As is the case in many large organisations, a feature of Dublin’s IT systems until recently was that a variety of specific solutions and islands of information had grown up in different areas. The challenge at the end of the Nineties was to integrate all of the information and processes while building a smart, unified IT infrastructure going forward. In the case of a local authority, the sheer range of functions is daunting.

Curtis points to the example of billing systems that range from commercial rates to planning objections to housing rents and running on platforms from a mainframe to a standalone PC. Over the past few years, Dublin City Council has implemented a surprising range of major IT projects. One of the most significant is the deployment of a Citrix solution (essentially, a thin client system where the computing is mostly done at server level) for over 2,000 users in City Hall and the council’s main office locations.

Everyone has a standard set of 34 desktop applications based on Microsoft Office and a TeamWare communications and collaboration system tailored to the organisation’s specific working processes. “After much analysis we have identified and catered for just over 500 separate business functions in the council,” explains Curtis. “The whole approach has been to refine our own business processes and procedures across all departments. That’s the key thing, not the technology. When there’s logic and clarity in the business processes is when we design and deliver the systems to support them in delivering the services.”

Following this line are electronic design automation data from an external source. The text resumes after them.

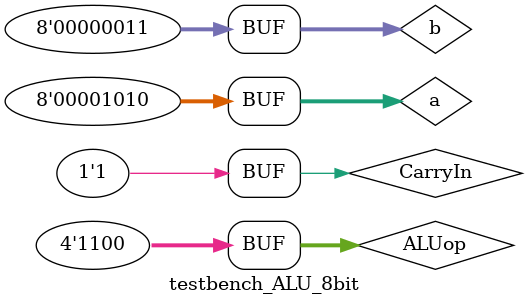
<source format=v>
`timescale 1ns / 1ps

module testbench_ALU_8bit();
reg [7:0] a, b; reg CarryIn; reg [3:0] ALUop;
wire [7:0] Result; wire CarryOut;

ALU_8bit alu8_0(a, b, CarryIn, ALUop, Result, CarryOut);

initial begin

a = 8'b00001010; b = 8'b00000011; CarryIn = 0; ALUop = 4'b0000;

#100 ALUop = 4'b0001; 
#100 ALUop = 4'b0010;
#100 ALUop = 4'b0110; 
#100 ALUop = 4'b1100;

#100 ALUop = 4'b0000; CarryIn = 1;
#100 ALUop = 4'b0001; CarryIn = 1;
#100 ALUop = 4'b0010; CarryIn = 1;
#100 ALUop = 4'b0110; CarryIn = 1;
#100 ALUop = 4'b1100; CarryIn = 1;

end
endmodule

</source>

In doing so, the council has chosen managed services as a tactical solution to some of its requirements. So ITL manages the Citrix implementation while Cara looks after the hardware platforms and for the past three years Xerox looked after the entire print function by on a cost-per-page basis. “Imagine, we used to have several hundred printers and at one count 47 different models. Now we have 75 powerful printers, strategically located, and 95pc of our total print requirement is centrally managed,” Curtis reveals.

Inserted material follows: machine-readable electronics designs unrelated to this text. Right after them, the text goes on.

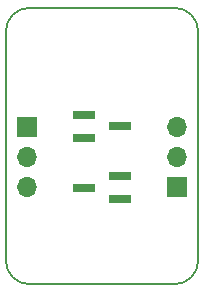
<source format=gbr>
G04 #@! TF.GenerationSoftware,KiCad,Pcbnew,5.1.6-c6e7f7d~86~ubuntu20.04.1*
G04 #@! TF.CreationDate,2020-05-17T01:14:38+03:00*
G04 #@! TF.ProjectId,BRK-SOT-23-3,42524b2d-534f-4542-9d32-332d332e6b69,v1.1*
G04 #@! TF.SameCoordinates,Original*
G04 #@! TF.FileFunction,Soldermask,Top*
G04 #@! TF.FilePolarity,Negative*
%FSLAX46Y46*%
G04 Gerber Fmt 4.6, Leading zero omitted, Abs format (unit mm)*
G04 Created by KiCad (PCBNEW 5.1.6-c6e7f7d~86~ubuntu20.04.1) date 2020-05-17 01:14:38*
%MOMM*%
%LPD*%
G01*
G04 APERTURE LIST*
G04 #@! TA.AperFunction,Profile*
%ADD10C,0.150000*%
G04 #@! TD*
%ADD11O,1.700000X1.700000*%
%ADD12R,1.700000X1.700000*%
%ADD13R,1.900000X0.800000*%
G04 APERTURE END LIST*
D10*
X67300000Y-71400000D02*
G75*
G02*
X65300000Y-73400000I-2000000J0D01*
G01*
X53000000Y-73400000D02*
G75*
G02*
X51000000Y-71400000I0J2000000D01*
G01*
X65300000Y-50000000D02*
G75*
G02*
X67300000Y-52000000I0J-2000000D01*
G01*
X51000000Y-52000000D02*
G75*
G02*
X53000000Y-50000000I2000000J0D01*
G01*
X65300000Y-73400000D02*
X53000000Y-73400000D01*
X67300000Y-52000000D02*
X67300000Y-71400000D01*
X53000000Y-50000000D02*
X65300000Y-50000000D01*
X51000000Y-71400000D02*
X51000000Y-52000000D01*
D11*
X65500000Y-60100000D03*
X65500000Y-62640000D03*
D12*
X65500000Y-65180000D03*
D11*
X52800000Y-65180000D03*
X52800000Y-62640000D03*
D12*
X52800000Y-60100000D03*
D13*
X57650000Y-65230000D03*
X60650000Y-64280000D03*
X60650000Y-66180000D03*
X60650000Y-60050000D03*
X57650000Y-61000000D03*
X57650000Y-59100000D03*
M02*

</source>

The next major project is an integrated accounting system using Oracle Financials and HR, also to be implemented by Fujitsu Services, which is budgeted at €3.5m. “We are also looking to a customer relationship management system for the whole organisation including a centralised contact centre so that we have a unified view of each customer and our customer-facing services can easily access information and act as a single point of contact for any enquiry,” he explains.

While having nothing but praise for the professionalism of the top-level consultants he has dealt with over the years, Curtis is sceptical about the general standard of service in the Irish IT sector. “During the Y2K and euro scramble we all saw evidence of people involved who did not see the need for specific standards. Jobs got done, but the final professional elements such as thorough documentation slipped. Now that the market has cooled down, to say the least, I think clients look to evidence of high standards as the differentiator in choosing services.

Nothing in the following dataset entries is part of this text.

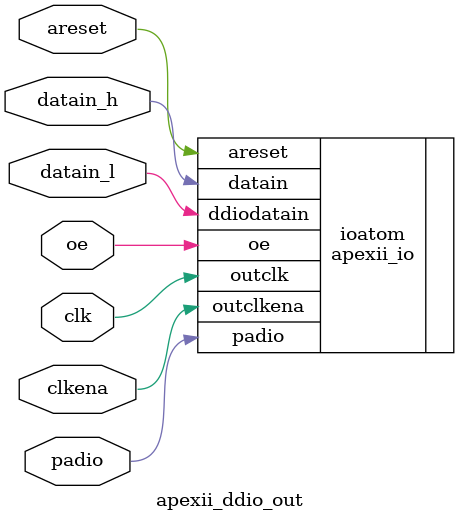
<source format=v>
module apexii_ddio_out(padio, clk, clkena, areset, oe, datain_h, datain_l);
	input 	clk;
	input	clkena;
	input 	areset;	
	input 	datain_h;
	input 	datain_l;
	input 	oe;
	inout 	padio;
   	
	parameter operation_mode = "output";
	parameter ddio_mode = "output";

	parameter output_register_mode = "register";
	parameter output_reset = "clear";
	parameter output_power_up = "low";

	parameter oe_register_mode = "register";
	parameter oe_reset = "clear";
	parameter oe_power_up = "low";
	
	parameter extend_oe_disable = "false";
	
	apexii_io ioatom (
				.outclk(clk),
				.outclkena(clkena),
				.areset(areset),
				.datain(datain_h),
				.ddiodatain(datain_l),
				.oe(oe),
				.padio(padio)
	);
	defparam 
			ioatom.operation_mode 		= operation_mode,
			ioatom.ddio_mode 			= ddio_mode,
	    	ioatom.oe_register_mode 	= oe_register_mode,
	    	ioatom.oe_reset 			= oe_reset,
	    	ioatom.oe_power_up 			= oe_power_up,
	    	ioatom.output_register_mode	= output_register_mode,
	    	ioatom.output_reset 		= output_reset,
	    	ioatom.output_power_up 		= output_power_up,
			ioatom.extend_oe_disable	= extend_oe_disable;

endmodule // apexii_ddio_out


</source>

“In some ways I think the Irish IT services industry is a bit immature, still a little too casual. There’s always more to it than just ‘getting the job done’. You also get the feeling all too often that people are learning on the job at the client’s expense. In fairness, there has been a lot of staff churn in the sector. Yet we have one supplier, a very small company, which is a star turn and ultra-professional, so it’s demonstrably not a question of requiring the resources of a big firm to deliver really quality assured service,” he adds.

Career path
Brian Curtis (pictured) graduated from University College Dublin as a civil engineer and worked in private construction before joining Dublin Corporation as a ‘temporary graduate engineer’. He worked in a number of departments and the move across to IT came about on foot of a major computer modelling project for the city’s drainage maintenance and planning that he initiated and led. He moved over to IT in 1992, becoming assistant IT manager at just 29 years of age, and gained a business qualification through the Henley Management Diploma. After a year’s sabbatical in a dotcom start-up he was appointed head of the information systems department in 2000.